PW: Yeah, I mean Kamala Harris has been saying that she has experience on the issues that affect Californians to a great deal on crime, on things like the mortgage crisis, and vast experience on that. Loretta Sanchez has been saying that she’s the only one in the race with legislative experience working across the aisle in Washington, which is difficult. And she’s been emphasizing the fact that she is an expertise because of her 20 years in Washington and her expertise in national defense and homeland security issues. Whereas Harris has really no experience on those issues at all. One of the main and touchy issues between the two is on water, which is pretty significant in California. Harris has been more equivocal of some of the big water projects, some of the dam proposals and more kind of in line with the environmental groups in the state. Sanchez hasn’t really come out in favor of dams or anything, but said she’s more willing to listen to all sides, the ranchers, the farmers on the water needs in the central valley. And that’s one of the bright lines between the two campaigns and a lot of people, especially in the central valley are really tuned into that.

KCRW: Sanchez is a congresswoman from Orange County, and she would seem to have a lot of pluses from the get-go.

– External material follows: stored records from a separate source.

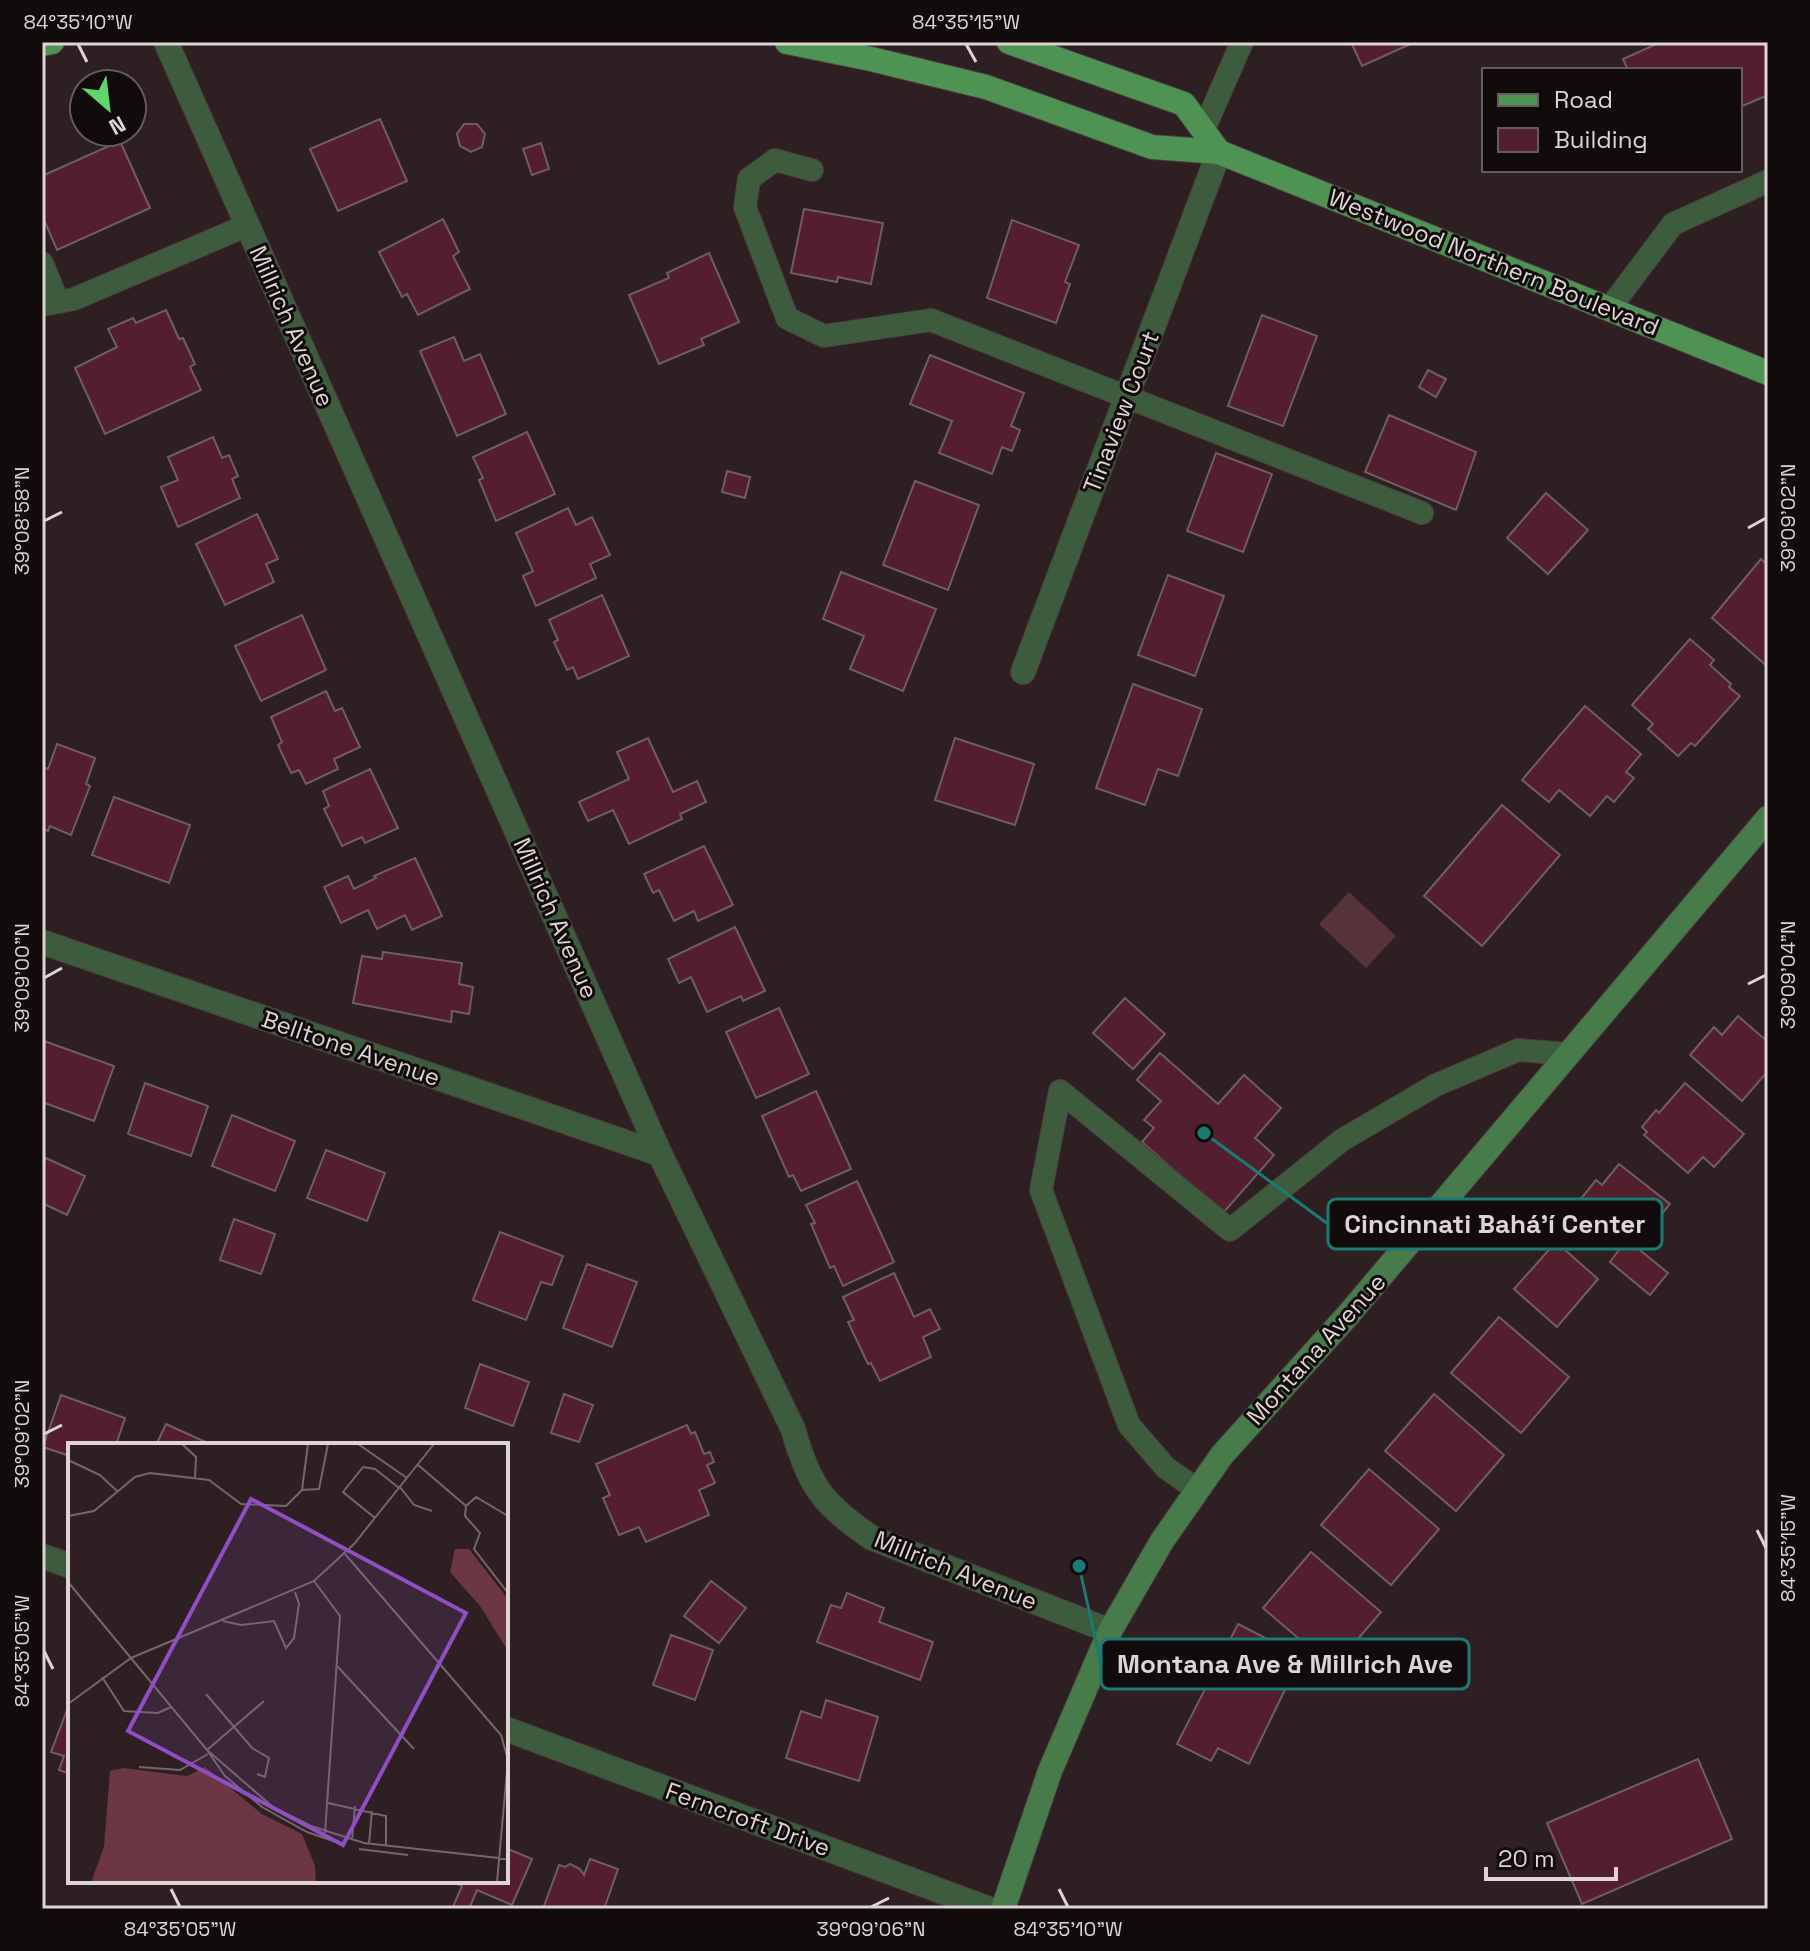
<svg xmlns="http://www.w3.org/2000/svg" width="1810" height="1951" font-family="'Space Grotesk',sans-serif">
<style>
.green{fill:#56333b}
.building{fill:#531f2e;stroke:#6f5d60;stroke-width:2}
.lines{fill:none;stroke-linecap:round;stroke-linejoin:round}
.lane-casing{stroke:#4a3c3f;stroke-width:24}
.street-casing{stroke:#4a3c3f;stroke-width:26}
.secondary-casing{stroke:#4a3c3f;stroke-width:26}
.primary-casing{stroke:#4a3c3f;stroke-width:26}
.lane{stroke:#3c5c3d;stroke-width:22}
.street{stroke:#3c5c3d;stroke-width:24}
.secondary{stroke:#477b4a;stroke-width:24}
.primary{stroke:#4e9353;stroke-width:24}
.ticks{fill:none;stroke:#ded4d5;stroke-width:3}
.labels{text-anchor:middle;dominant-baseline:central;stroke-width:6;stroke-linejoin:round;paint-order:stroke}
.street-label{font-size:24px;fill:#ded4d5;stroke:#120b0c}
.inset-road{fill:none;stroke:#74676a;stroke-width:2}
.view{fill:#8f4ec3;fill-opacity:0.15;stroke:#8f4ec3;stroke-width:4}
.inset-edge{fill:none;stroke:#ded4d5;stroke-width:4}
.leader{fill:none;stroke:#197b73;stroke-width:3}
.callout-dot{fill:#197b73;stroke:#120b0c;stroke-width:3}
.callout{fill:#120b0c;stroke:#197b73;stroke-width:3}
.callout-label{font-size:26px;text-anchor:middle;font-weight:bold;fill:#ded4d5}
.neatline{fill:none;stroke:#ded4d5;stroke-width:3}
.ticks-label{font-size:20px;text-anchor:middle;fill:#ded4d5}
</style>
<rect width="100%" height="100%" fill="#2e1f22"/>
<!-- green -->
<polygon class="green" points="1349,892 1396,936 1366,968 1319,924"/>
<!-- building -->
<g class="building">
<polygon points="1351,42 1415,42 1362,66"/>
<polygon points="1661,42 1768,42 1768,95 1740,107 1740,70 1628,70 1623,59"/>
<polygon points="380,119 407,181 338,211 310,149"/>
<polygon points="464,124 477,124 485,134 482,147 471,152 460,146 457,134"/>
<polygon points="120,141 150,208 57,250 42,215 42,176"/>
<polygon points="541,143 549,169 532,175 523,149"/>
<polygon points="804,209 883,223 871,284 838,277 837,282 791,273"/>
<polygon points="443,219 459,252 453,256 470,289 418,315 407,294 402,297 379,252"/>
<polygon points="1012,220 1079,245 1065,282 1070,284 1056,323 987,298"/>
<polygon points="709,253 739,322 701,339 704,345 659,364 629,295 669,278 667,273"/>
<polygon points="166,310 179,339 183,338 195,364 190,367 201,390 105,434 75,368 117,347 108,329 133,318 136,323"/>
<polygon points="1262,315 1317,336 1283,426 1228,406"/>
<polygon points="454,337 464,361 480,354 506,414 457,436 420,351"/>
<polygon points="930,355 1024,393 1011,426 1020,430 1012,451 1002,447 992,474 939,453 952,421 910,404"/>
<polygon points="1428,370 1446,379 1436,397 1419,387"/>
<polygon points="1389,415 1476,452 1456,510 1365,472"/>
<polygon points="527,432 555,494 496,521 479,480 483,478 473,457"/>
<polygon points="213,437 222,458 229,455 238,476 232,479 240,498 178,527 161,487 178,480 168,457"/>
<polygon points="1216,453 1272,474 1243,552 1187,531"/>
<polygon points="727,471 750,477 745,498 722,492"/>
<polygon points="915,481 979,505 948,590 883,565"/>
<polygon points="1546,493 1588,530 1548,574 1507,538"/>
<polygon points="568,508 576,525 592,517 610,555 590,564 596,578 536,606 523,576 533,571 516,533"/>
<polygon points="257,514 278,559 266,564 274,582 225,605 196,544"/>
<polygon points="1761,559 1768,565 1768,667 1712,618"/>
<polygon points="841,572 936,609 903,691 850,669 864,636 823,619"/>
<polygon points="1168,575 1224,596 1195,676 1138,655"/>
<polygon points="602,595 629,656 578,679 573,667 567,670 554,642 558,640 549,620"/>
<polygon points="302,615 326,670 261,701 235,646"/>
<polygon points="1690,639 1714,660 1710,665 1731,684 1729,687 1740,696 1695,746 1691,743 1678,756 1648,729 1653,724 1632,705"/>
<polygon points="1133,684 1202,709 1178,776 1158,769 1145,805 1096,788"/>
<polygon points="326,691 335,711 342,708 360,747 334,759 338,769 306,784 299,770 291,773 278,745 282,742 271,717"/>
<polygon points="1585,706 1641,754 1626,772 1634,778 1614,802 1607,796 1590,816 1559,790 1549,802 1522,780"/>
<polygon points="648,738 673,792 697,781 706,802 680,814 682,819 629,844 613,810 588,821 579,802 629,779 617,752"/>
<polygon points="955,738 1034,764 1015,825 935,800"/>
<polygon points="57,744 95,758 86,784 90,786 71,835 50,826 48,831 42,828 42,767 48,769"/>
<polygon points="370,769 398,828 365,843 362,837 342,846 324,809 329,806 323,791"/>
<polygon points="114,797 190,825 169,883 92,855"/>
<polygon points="1502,805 1560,855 1482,946 1424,896"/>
<polygon points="704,846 733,905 698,921 694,911 674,921 659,890 653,893 644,874"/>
<polygon points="415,858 442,916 412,930 405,915 377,929 368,910 341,923 324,887 348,876 354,889 376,878 374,876"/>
<polygon points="735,927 765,991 743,1001 741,996 707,1012 691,977 679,983 668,959"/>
<polygon points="383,952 462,963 459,984 473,987 469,1014 452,1011 451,1022 353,1003 362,956 382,959"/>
<polygon points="1125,998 1165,1034 1133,1069 1093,1033"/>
<polygon points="779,1008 809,1074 756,1098 726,1032"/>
<polygon points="1738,1016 1768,1042 1768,1071 1742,1101 1690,1055 1714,1027 1722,1035"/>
<polygon points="44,1041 114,1066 94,1121 42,1102 42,1046"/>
<polygon points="1160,1053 1218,1104 1244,1075 1281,1108 1255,1138 1274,1155 1223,1213 1142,1142 1154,1128 1144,1120 1161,1101 1137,1080"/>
<polygon points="145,1083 208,1106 191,1156 128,1134"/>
<polygon points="1685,1083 1744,1134 1714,1167 1703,1157 1688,1173 1644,1135 1647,1132 1642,1127 1656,1110 1659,1113"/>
<polygon points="816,1091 851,1169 801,1191 793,1175 789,1177 762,1116"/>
<polygon points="232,1115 295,1141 275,1191 212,1166"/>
<polygon points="326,1150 385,1173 367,1221 307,1198"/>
<polygon points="46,1158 85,1176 67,1215 42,1203 42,1167"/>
<polygon points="1619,1164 1670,1204 1635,1246 1668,1273 1650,1295 1610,1262 1622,1246 1575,1206 1596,1180 1602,1185"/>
<polygon points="857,1181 894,1262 843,1286 834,1266 830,1268 811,1224 815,1223 806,1205"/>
<polygon points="234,1219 275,1234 261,1274 220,1260"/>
<polygon points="500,1232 563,1256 552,1285 541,1282 526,1320 473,1300"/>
<polygon points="1556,1242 1598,1279 1557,1327 1514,1289"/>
<polygon points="587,1264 637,1282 612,1347 563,1328"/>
<polygon points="894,1273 914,1317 930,1309 940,1329 923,1337 931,1357 880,1381 871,1363 868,1364 848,1322 854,1320 843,1297"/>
<polygon points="1499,1317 1569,1377 1521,1433 1451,1373"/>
<polygon points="480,1364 529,1382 513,1426 465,1408"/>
<polygon points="564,1394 593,1405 579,1442 551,1433"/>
<polygon points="1434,1394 1504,1455 1456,1511 1385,1451"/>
<polygon points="61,1395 125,1418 116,1445 70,1445 70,1456 43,1447"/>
<polygon points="166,1424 212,1445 156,1445"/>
<polygon points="687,1425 691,1434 695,1432 704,1454 710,1452 714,1462 707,1465 715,1483 699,1490 709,1515 646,1542 639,1527 619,1535 603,1498 610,1495 596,1464"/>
<polygon points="1369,1469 1439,1529 1391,1585 1321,1525"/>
<polygon points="1311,1552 1381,1612 1333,1668 1263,1608"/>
<polygon points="711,1581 746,1608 719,1643 684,1616"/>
<polygon points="847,1593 884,1608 879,1622 933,1642 920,1680 817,1642 831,1605 841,1608"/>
<polygon points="1238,1624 1273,1642 1268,1653 1296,1667 1249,1764 1218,1748 1211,1761 1177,1744"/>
<polygon points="671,1635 713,1650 695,1700 653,1685"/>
<polygon points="826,1700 878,1717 859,1781 786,1758 801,1711 821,1718"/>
<polygon points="70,1702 70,1774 59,1770 64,1756 51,1752"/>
<polygon points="1698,1759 1732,1839 1582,1904 1547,1823"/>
<polygon points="506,1848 532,1859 512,1905 477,1890 469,1909 452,1909 462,1886 450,1881 506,1881"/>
<polygon points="590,1859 618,1869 604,1909 543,1909 559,1865 565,1867 570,1864 580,1869 584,1875"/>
</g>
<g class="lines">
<defs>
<g id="lane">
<polyline points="1204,129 1242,42"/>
<polyline points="812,170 775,160 749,179 745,207 787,318 824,336 931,320 1422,513"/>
<polyline points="42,263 58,302"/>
<polyline points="42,305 74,299 248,225"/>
<polyline points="1609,309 1673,224 1768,181"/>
<polyline points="1198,1490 1166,1468 1129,1425 1041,1190 1060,1091 1230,1230 1342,1140 1436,1085 1518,1050 1568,1054"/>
</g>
<g id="street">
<path d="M166,42L660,1154L793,1429C809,1486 823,1505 872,1538L1110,1631"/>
<polyline points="1023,672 1219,152"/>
<polyline points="42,942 660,1154"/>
<polyline points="42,1556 70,1566"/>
<polyline points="506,1729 989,1909"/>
</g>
<polyline id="secondary" points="1003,1909 1050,1771 1110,1631 1162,1541 1222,1455 1348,1315 1768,818"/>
<g id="primary">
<polyline points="787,42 871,59 986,87 1152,147 1219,152 1768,373"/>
<polyline points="1009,42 1184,104 1219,152"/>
<polyline points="42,44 52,42"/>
</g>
</defs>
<!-- lane casing -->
<use href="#lane" class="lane-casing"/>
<!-- street casing -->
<use href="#street" class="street-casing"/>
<!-- secondary casing -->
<use href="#secondary" class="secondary-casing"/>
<!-- primary casing -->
<use href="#primary" class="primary-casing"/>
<!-- lane -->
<use href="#lane" class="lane"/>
<!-- street -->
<use href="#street" class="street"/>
<!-- secondary -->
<use href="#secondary" class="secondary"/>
<!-- primary -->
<use href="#primary" class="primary"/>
</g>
<!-- ticks -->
<path class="ticks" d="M78,44L87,62M966,44L976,62M44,521L62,512M1748,528L1766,518M44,978L62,968M1748,984L1766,975M44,1434L62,1425M1757,1530L1766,1548M44,1651L53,1669M171,1889L180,1907M1059,1889L1068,1907M871,1907L889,1898"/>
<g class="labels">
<!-- street labels -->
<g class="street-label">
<text transform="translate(1494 262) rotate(22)">Westwood Northern Boulevard</text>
<text transform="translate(292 326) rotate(66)">Millrich Avenue</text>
<text transform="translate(1121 412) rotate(-69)">Tinaview Court</text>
<text transform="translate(556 918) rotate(66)">Millrich Avenue</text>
<text transform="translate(351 1048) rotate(19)">Belltone Avenue</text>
<text transform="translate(1316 1349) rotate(-48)">Montana Avenue</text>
<text transform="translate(956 1570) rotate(22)">Millrich Avenue</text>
<text transform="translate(748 1819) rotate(20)">Ferncroft Drive</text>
</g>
</g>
<!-- overview -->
<g transform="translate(68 1443)">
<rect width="440" height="440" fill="#2e1f22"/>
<path d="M387,106H401L440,156V208L412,163L382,129ZM137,324L194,371L234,391L247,423L248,439H23L36,404L42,328L55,325L119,333Z" fill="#6c3644"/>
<path class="inset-road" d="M114,1L128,14L127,35M290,1L339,35M0,17L32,32L49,48M349,21L398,63L397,73L412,90L406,106L440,150M332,44L346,62L364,68M234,47L251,46L260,1M398,63L408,54L440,73M0,73L26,68L67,34L82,30L141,37L173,61L218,63L234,47L240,1M307,75L275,49L295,24L307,26L331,45M277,111L433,292L440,317L429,439M246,138L272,173L257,390M0,139L139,307L205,364L243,383L296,400L440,416M155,178L173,182L206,178L218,205L226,195L231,161L227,149M269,223L346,306M34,234L56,268L90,270L103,264M138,251L184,305L201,315L197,334L189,331M0,261L63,215L246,138L286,101L366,1M139,307L196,258M139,307L157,333L194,364L239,389L277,402M71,324L112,327L140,311M260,360L318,373V403M284,397L287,363M301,401L304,368M291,406L340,412"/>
<path class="view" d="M183,56L398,170L275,402L60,288Z"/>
<rect width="440" height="440" class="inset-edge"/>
</g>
<!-- callouts -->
<path class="leader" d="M1204 1133L1328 1224M1079 1566L1101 1664"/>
<g class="callout-dot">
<circle cx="1204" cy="1133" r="8"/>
<circle cx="1079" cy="1566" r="8"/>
</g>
<g class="callout">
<rect x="1328" y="1199" width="334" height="50" rx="8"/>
<rect x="1101" y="1639" width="368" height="50" rx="8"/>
</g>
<g class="callout-label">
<text x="1495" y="1233">Cincinnati Bahá'í Center</text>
<text x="1285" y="1673">Montana Ave &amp; Millrich Ave</text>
</g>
<!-- border -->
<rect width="1810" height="1951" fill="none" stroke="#120b0c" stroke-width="88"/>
<!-- legend -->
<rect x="1482" y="68" width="260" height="104" fill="#120b0c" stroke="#645b5c" stroke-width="2"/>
<rect x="1498" y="94" width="40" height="12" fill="#4e9353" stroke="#645b5c" stroke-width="2"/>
<text x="1554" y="108" font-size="24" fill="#ded4d5">Road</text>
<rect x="1498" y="128" width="40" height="24" fill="#531f2e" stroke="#645b5c" stroke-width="2"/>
<text x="1554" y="148" font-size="24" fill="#ded4d5">Building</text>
<!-- north arrow -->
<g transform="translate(108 108) rotate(152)"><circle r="38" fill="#120b0c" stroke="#645b5c" stroke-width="2"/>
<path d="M0-6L14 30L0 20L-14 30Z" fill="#60d56b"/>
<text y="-12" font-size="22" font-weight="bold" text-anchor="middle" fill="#ded4d5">N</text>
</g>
<!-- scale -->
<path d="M1486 1867v12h130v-12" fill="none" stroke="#ded4d5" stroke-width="4"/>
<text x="1498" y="1867" font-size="24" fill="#ded4d5" stroke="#120b0c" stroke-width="6" paint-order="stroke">20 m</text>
<rect x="44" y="44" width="1722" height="1863" class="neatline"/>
<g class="ticks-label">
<text x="78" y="29">84°35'10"W</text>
<text x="966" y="29">84°35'15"W</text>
<text transform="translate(1788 518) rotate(-90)" y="7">39°09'02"N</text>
<text transform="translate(22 521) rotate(-90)" y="7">39°08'58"N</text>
<text transform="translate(1788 975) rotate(-90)" y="7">39°09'04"N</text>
<text transform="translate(22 978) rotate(-90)" y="7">39°09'00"N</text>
<text transform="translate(22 1434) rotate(-90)" y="7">39°09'02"N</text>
<text transform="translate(1788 1548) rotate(-90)" y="7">84°35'15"W</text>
<text transform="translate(22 1651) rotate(-90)" y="7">84°35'05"W</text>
<text x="180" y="1936">84°35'05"W</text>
<text x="871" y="1936">39°09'06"N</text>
<text x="1068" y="1936">84°35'10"W</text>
</g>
</svg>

She’s a Democrat, a woman, Latina, and at the same time she represents one of the more conservative areas of coastal Southern California. So you would think she would draw support from a wide-range of voters, but she struggled to gain traction, why is that?

PW: Well, I mean, it’s a natural disadvantage cause she represents one slice of the state and she has not run statewide. Whereas, Harris has been at two statewide general elections as Attorney General, two statewide primary elections as Attorney General, and this current one as US Senate. So she’s known a lot more statewide and has more experience running statewide. And it’s difficult for a member of Congress to basically kind of expand their territory statewide from just a little slice. She’s been in Orange County, for 20 years and been elected there, beating Bob Dornan back from the 90s, but that has not translated to places, even to LA, or to the Bay Area, Central Valley, she’s not that well-known. Harris is not that well-known either, but she is more well-known than Sanchez.

KCRW: A couple polls came out recently about this race, and they’re kind of contradictory. The field polls show Harris widening her lead over Sanchez, another survey from the Public Policy Institute of California showed Sanchez narrowing the gap. One place they do agree though is that sizable percentage of voters are still undecided, why is that?

PW: Well I mean when you think about, more than half of the voters in California are either Republicans or Independents or belonging to another party. And so Republicans especially don’t have a candidate, so they’re all just trying to figure out who to bat. The registered Democrats, by far, back Kamala Harris in this race according to most of the polls I’ve seen. But the volatility is there, I mean it’s a low exposure campaign. A lot of voters don’t know what the candidates stand for or really who they are, so I think that will close as Election Day nears, hopefully, but who knows. With the Trump/Clinton race, that’s kind of swallowing up all the airtime and all the political bandwidth most voters have.